Stephen Scott Young began his creative journey as soon as he was old enough to hold a pencil and a brush. In 1976, he attended college at the Ringling School of Art and Design in Sarasota, Florida and was immediately inspired by the works and styles of the “Old Masters”, Vermeer and Caravaggio. Young traveled frequently to the Bahamas in the early 1980s and was impressed by the crisp, bright light of the islands that had inspired Winslow Homer and others. It took him five years to be satisfied with his renderings of such light onto paper. His style matured soon after, and in 1985, he won first prize honors in American Artists’ national competition.
A virtuoso in the classical tradition, major collectors seek Mr. Young’s paintings and etchings to be displayed beside the great realists of the 19th century, such as Homer and Thomas Eakins. Both Young’s and Homer’s subject matter can be similar, encompassing the Bahamas and its native people. His execution, however, is essentially different and is influenced more by Eakins, who built up his watercolors in a more constructed fashion with delicate layers. He has often been touted as “the Wyeth of the South” and his control over all mediums is unprecedented. It is impressive, of course, that the artist’s works are now admired by collectors and museums worldwide, and are displayed beside his childhood heroes.

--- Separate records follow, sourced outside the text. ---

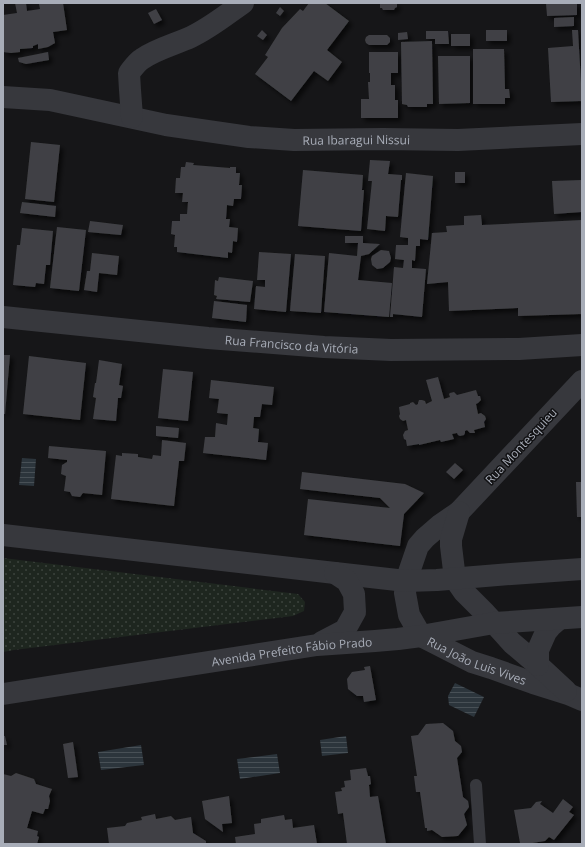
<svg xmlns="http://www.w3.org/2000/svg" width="585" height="847" viewBox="0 0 585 847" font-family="'Open Sans',sans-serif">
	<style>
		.grass { fill: url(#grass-dots) }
		.water { fill: url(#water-rules) }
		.building { fill: #404145; filter: url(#shadow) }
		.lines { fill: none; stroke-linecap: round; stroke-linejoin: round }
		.lane { stroke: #37383d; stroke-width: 12 }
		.street { stroke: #37383d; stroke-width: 22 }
		.labels { text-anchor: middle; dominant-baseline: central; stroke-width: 3; stroke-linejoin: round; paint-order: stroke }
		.street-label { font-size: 12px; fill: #a8adb8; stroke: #111113 }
	</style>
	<defs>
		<pattern id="grass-dots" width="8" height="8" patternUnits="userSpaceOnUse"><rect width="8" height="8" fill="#1e261f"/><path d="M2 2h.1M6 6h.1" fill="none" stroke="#3c433d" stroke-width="1.8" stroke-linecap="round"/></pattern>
		<pattern id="water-rules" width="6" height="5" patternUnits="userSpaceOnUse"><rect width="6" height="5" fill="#2c353c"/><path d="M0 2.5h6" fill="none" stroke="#485056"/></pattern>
		<filter id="shadow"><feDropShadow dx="3.5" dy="3.5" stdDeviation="2" flood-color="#0009"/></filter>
	</defs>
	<rect width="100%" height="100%" fill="#161618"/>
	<path class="grass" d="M3 558 298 594 305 602 304 611 293 616 14 650 3 652Z"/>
	<path class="water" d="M22 458 36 459 34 486 19 485Z
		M455 683 484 697 474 717 449 705 448 696Z
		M346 736 348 753 322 756 320 740Z
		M141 745 144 765 101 770 98 752Z
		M277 754 280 773 240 779 237 759Z"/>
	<path class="building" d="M15 3H26L27 11 40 9 39 4 47 3H63L67 30 53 32 55 43 48 47 38 49V44L33 46V48L20 49V52L11 53 3 52V15L17 13Z
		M309 3H325L349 21 327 50 342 62 328 81 314 71 291 101 255 74 268 57 265 55 282 28 300 9 303 11Z
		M380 3H397V7L395 8 394 10H383L382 8H380Z
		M546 3H577V15L547 16Z
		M280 7 284 11 280 16 276 13Z
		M156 9 162 20 154 24 148 13Z
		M574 17V26L554 27V18Z
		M262 30 267 35 263 40 257 36Z
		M486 30H507V41H486Z
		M572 30H578L582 101 551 102 548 48 573 46Z
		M426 31H448L449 44H435V39H426Z
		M407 32 408 39 398 40V33Z
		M451 34H470V46H451Z
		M369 35H387L390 38V42L387 45H369L366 43 365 40 366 37Z
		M432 41 433 104H427V107H408L407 105 402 104 401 42Z
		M473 49H504L505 89H509L510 98H505V104H473Z
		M48 52 49 60 26 64 19 62 18 58Z
		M369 52H398V73H391V85H395V100H398V118H361V99H369L368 82H370V73H369Z
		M438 56H470V103L439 104Z
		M31 142 60 145 54 202 25 199Z
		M370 160 390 161 388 174 402 175V180H401L398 217 386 216 385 231 367 229 372 181H368Z
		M186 162 194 163 193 165 230 168V167H236V173H240L239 185H242L241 199H234L233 206 227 205 226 219H230L229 227 238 228 237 242 233 241 232 253 228 252V258L177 252V247H174L175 235 171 234 172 221H180V214H187L188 202H182L183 193H175L176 178H180L181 167H185Z
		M303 170 363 175 362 190H364L361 231 298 226Z
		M455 172H465V183H455Z
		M406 173 433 176 428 240 420 239V246H416L415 261 412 260V268L426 269 422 317 393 314V317H390L394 267 403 268 404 260 395 259 396 245H408V238L400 237Z
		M582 180V212L554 214 552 181Z
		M22 202 56 206 55 217 20 213Z
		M481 215 482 225 582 220V314L518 316V308L449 311 448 282 427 284 432 233 447 232 446 226 464 225V216Z
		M90 221 123 225 121 235 88 232Z
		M57 227 86 230 79 291 50 288Z
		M22 228 53 231 50 265H46L44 284 36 283 35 287 13 285 17 245H20Z
		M345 236H363V243L380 244 369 254 361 256 358 280 392 283 389 317 324 312 329 253 357 256 358 243H345Z
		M381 250 389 251 391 258 390 262 383 268 377 269 372 265 371 259 372 256Z
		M259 252 291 254 286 312 254 309 256 286 265 287V280H257Z
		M92 253 119 256 117 275 99 273 97 292 84 290 87 271H90Z
		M295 254 325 256 321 313 290 311Z
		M219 277 253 281 250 302 216 299 217 296 214 295 215 280 218 281Z
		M214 301 247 305 246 322 212 318Z
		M3 355H10L5 414H3Z
		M29 356 86 363 80 420 23 414Z
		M99 360 122 364 119 385 123 386 121 398H118L116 421 93 419 96 398 93 397 95 383H96Z
		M163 369 193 372 188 421 158 418Z
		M438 377 444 399 450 397 449 394 450 393 454 392 457 395 476 390 478 396H480L481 400 478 403 476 404 478 414 481 413 485 416 486 419 484 422 485 427 474 430 475 433H470L467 430 465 431V433L464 435 460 436 458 435 457 433 452 434 454 439 441 442 440 440 419 445V444L407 446 406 440 404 439 403 435 405 431 408 430 406 420 403 421 400 419 399 416 400 414 399 407 410 404V403L413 402 416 405 418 404V403L419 400H422L425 401 426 404 432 401 426 380Z
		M211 380 274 387 272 405 262 404 260 417H254L253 428 259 429 258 442 268 443 266 460 203 453 205 437H215L216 423 227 425 228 414 217 413 219 399 209 398Z
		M156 426 179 428 178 438 156 436Z
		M162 440 186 443 184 461H179L174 506 111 499 116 455 122 456V453L138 454V457L152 459 153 455 161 456Z
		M49 446 106 451 102 495 83 493 80 497 72 496 70 492 64 491 66 476 61 474 62 465 67 462V460L48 458Z
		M455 463 463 470 454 479 446 472Z
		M302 472 405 484 424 493 404 514 400 546 304 535 308 499 390 508 380 498 300 489Z
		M576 482H582V517H577Z
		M370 666 376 700 364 702 363 696H357L348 689 347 679 352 672 365 670 364 667Z
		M443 723 453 731 455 741 461 746 462 752 457 758 463 797 468 801 469 807 464 814 467 825 458 836 442 837 432 830 427 831V828H425L420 792H416L414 776H417L411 736 418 735 426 724Z
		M3 736H5L7 745H3Z
		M73 742 78 777 68 778 63 744Z
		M366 768 368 776H370L371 784 369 785 370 797 378 796 386 844H347L343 813 338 814 335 792 342 791 341 788 345 787 344 781 351 780 350 770Z
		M16 773 34 779 36 784 52 789 49 796 50 801 48 809H45L43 814 32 811 27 828 38 831 37 836 39 837 37 844H3V774L11 776Z
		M229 796 232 823 222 824 223 832 205 819 202 801Z
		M563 799 573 807 569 812 574 815 554 840 549 837 545 841 526 844H521L520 843 514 810 531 808 536 802 542 801 540 804 553 813Z
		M155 814 156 819 171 816 175 820 191 817 193 833 206 841V844H109L107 828 125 826 127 823 142 820 141 817Z
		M284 815 285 820 292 819 293 828 314 825 317 844H236L235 837 255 834 254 824 261 823V819Z"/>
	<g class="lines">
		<path class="lane" d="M476 785 480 844"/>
		<g class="street">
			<path id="s1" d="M3 97 50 100 166 125 249 137 294 140 383 139 458 140 582 134"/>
			<path d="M132 117 130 90 129 73C133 68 137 62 142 59 156 49 176 44 191 37 210 28 226 15 243 3"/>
			<path id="s2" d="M3 317 208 338 324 347 391 350 519 349 582 345"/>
			<path id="s3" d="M582 381 459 512 440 525 425 538 418 546 406 581 405 593 409 615 421 636 472 662 491 668 533 683 568 694 582 700"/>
			<path d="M459 512 451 539V546L455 579 464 592 485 613 512 643 538 665 566 691"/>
			<path d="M3 535 335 573 406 581 437 580 511 574 582 569"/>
			<path d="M322 642 345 630 355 612 354 594 347 581 335 573"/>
			<path d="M538 665V650L546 632 551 626 559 619"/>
			<path id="s4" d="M3 694 317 645 375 641 398 639 421 636 494 623 582 617"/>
		</g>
	</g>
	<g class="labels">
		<g class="street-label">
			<text stroke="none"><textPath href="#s1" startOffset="357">Rua Ibaragui Nissui</textPath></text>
			<text stroke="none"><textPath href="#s2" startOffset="290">Rua Francisco da Vitória</textPath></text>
			<text transform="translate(521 446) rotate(-47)">Rua Montesquieu</text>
			<text stroke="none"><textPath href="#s4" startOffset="292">Avenida Prefeito Fábio Prado</textPath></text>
			<text stroke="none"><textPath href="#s3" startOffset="390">Rua João Luis Vives</textPath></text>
		</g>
	</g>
	<rect width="585" height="847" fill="none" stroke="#a8adb8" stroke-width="8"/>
</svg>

Young’s paintings are not simply nostalgic, but address the concerns of contemporary life. Visually, they possess an indisputably modern abstract power of design. Thematically, they deal with issues of race and human dignity that can be troubling and pertinent to the current American social condition. In the painting titled Homework, Young was intrigued by the juxtaposition of his subject’s school uniform against the tattered boards of her childhood home.
His watercolor painting, The Tournament, sold at a 1998 Christie’s Auction for $79,500, making him perhaps the youngest living artist to have paintings included at such a major event. Nine years later, on May 23, 2007, one of Stephen Scott Young’s paintings sold at Sotheby’s for a record $348,000. Titled, Red Bows, this magnificent watercolor began a new level of acceptance for the artist’s works.
While now an accomplished and recognized artist of several mediums, especially watercolor, Young openly admits that his favorite pastime is the tedious and challenging craft of etching.
Etching is much more tedious, and thus a more rewarding experience than painting. Both a science and an art, in its simplest form, it is to make a line; nevertheless, that is only the beginning of a long and wondrous journey into the mind of an artist and a scientist. With a paintbrush, the painter can cover large areas in rapid time, and covers his errors with a minimum of effort. However, the etcher must move along at a snail’s pace in comparison, making one line at a time, allowing them to cross and weave together to form an image in his mind, that he is only able to see until hours, sometimes weeks later. It is a long and arduous process, to etch, and only those with particular temperaments will be allowed to enter its wondrous domain.
In May of 2007, after twenty-five years of working within this medium, Young had over fifty copperplate etchings showcased in a one-man exhibition at the Montgomery Museum of Fine Art in Montgomery, Alabama.